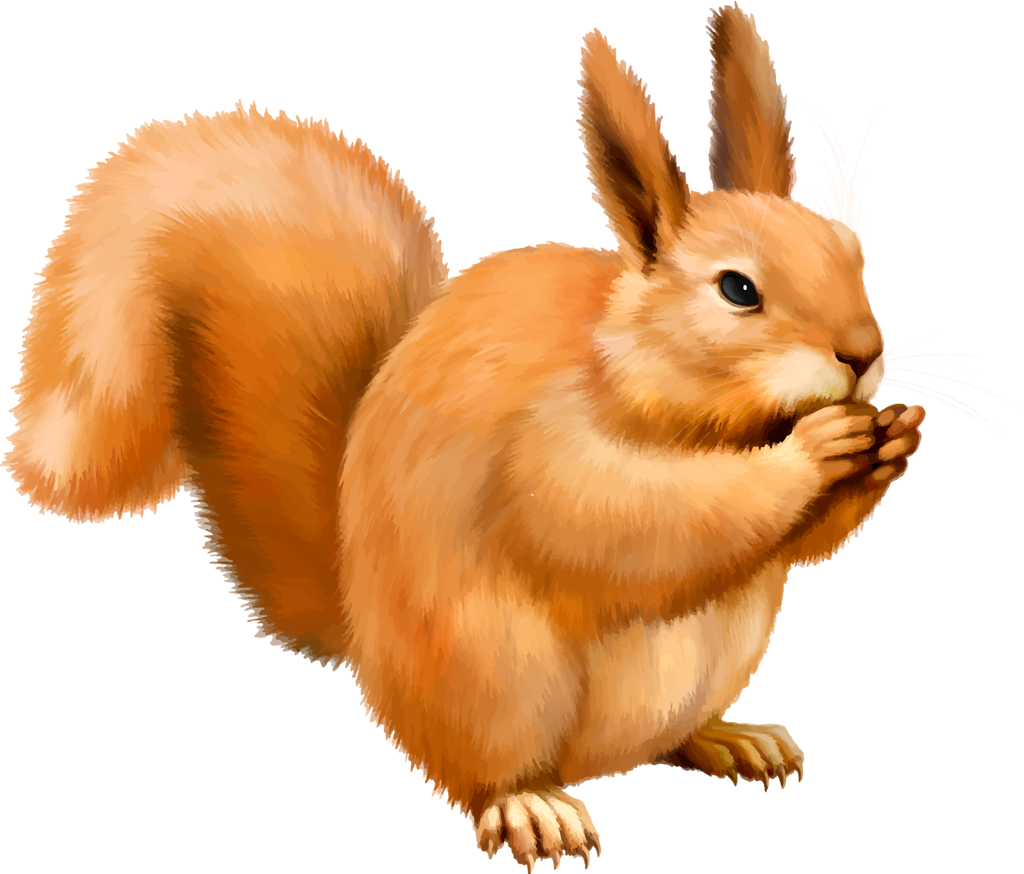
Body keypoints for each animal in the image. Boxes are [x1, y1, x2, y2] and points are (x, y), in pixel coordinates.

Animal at [3, 3, 928, 870]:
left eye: (851, 256)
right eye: (738, 289)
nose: (862, 354)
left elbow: (792, 548)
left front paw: (897, 440)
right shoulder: (546, 449)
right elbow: (633, 518)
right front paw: (817, 452)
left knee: (671, 737)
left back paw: (735, 738)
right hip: (494, 679)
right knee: (482, 773)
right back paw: (534, 808)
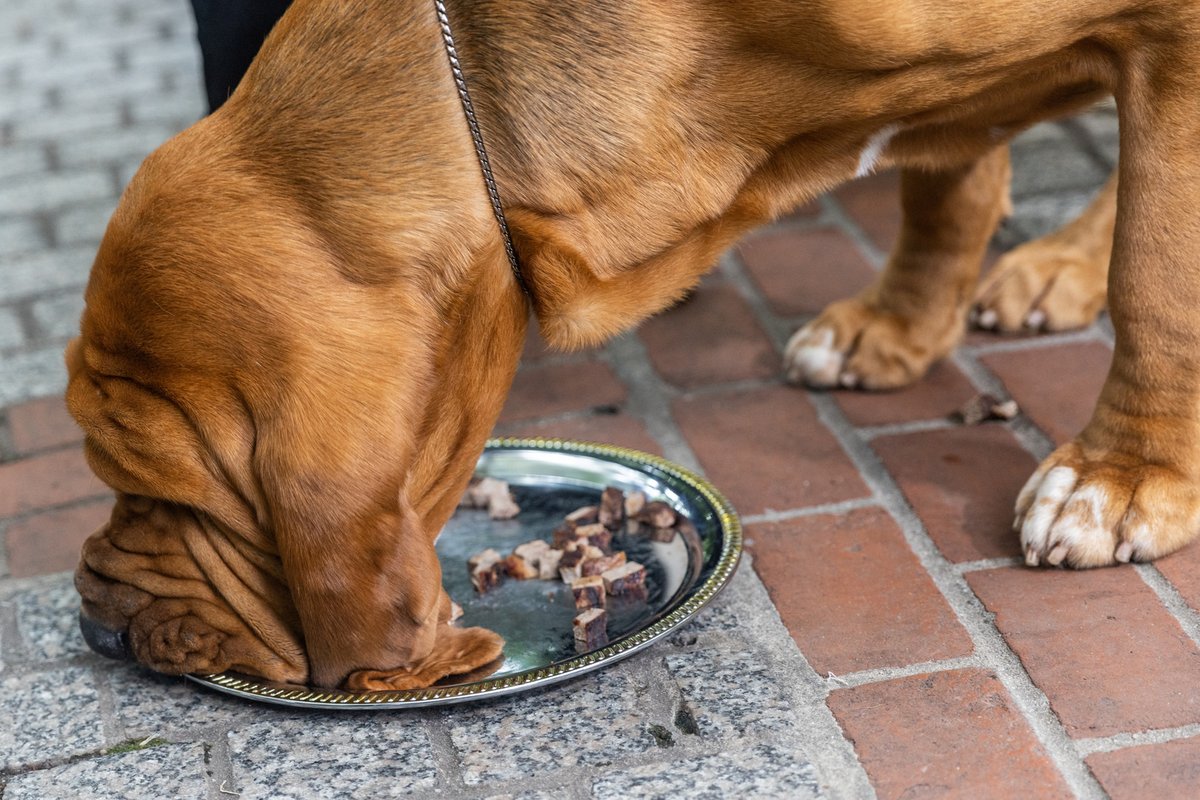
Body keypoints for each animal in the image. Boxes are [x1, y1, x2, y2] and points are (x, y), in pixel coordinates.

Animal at [68, 0, 1200, 690]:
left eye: (159, 488)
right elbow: (948, 179)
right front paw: (901, 323)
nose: (93, 625)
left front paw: (1126, 475)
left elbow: (1159, 275)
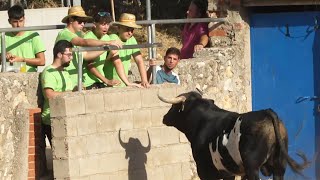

## Exercise
Beginning with the line that contains "right shoulder: (546, 449)" and ending with the final line of the material, reproduce those lines exactly and nothing else. Omit the pictures.

## Solution below
right shoulder: (546, 449)
right elbow: (633, 518)
right front paw: (817, 452)
left knee: (671, 737)
left back paw: (735, 738)
right hip: (494, 679)
right knee: (482, 773)
right back paw: (534, 808)
Body keypoints for each animal in the image. Boxes are [x1, y1, x2, y2] and points are (x, y), in pixel coordinates.

Animal at [68, 0, 1200, 690]:
left eye: (159, 488)
right elbow: (948, 179)
right front paw: (901, 323)
nose: (93, 625)
left front paw: (1126, 475)
left elbow: (1159, 275)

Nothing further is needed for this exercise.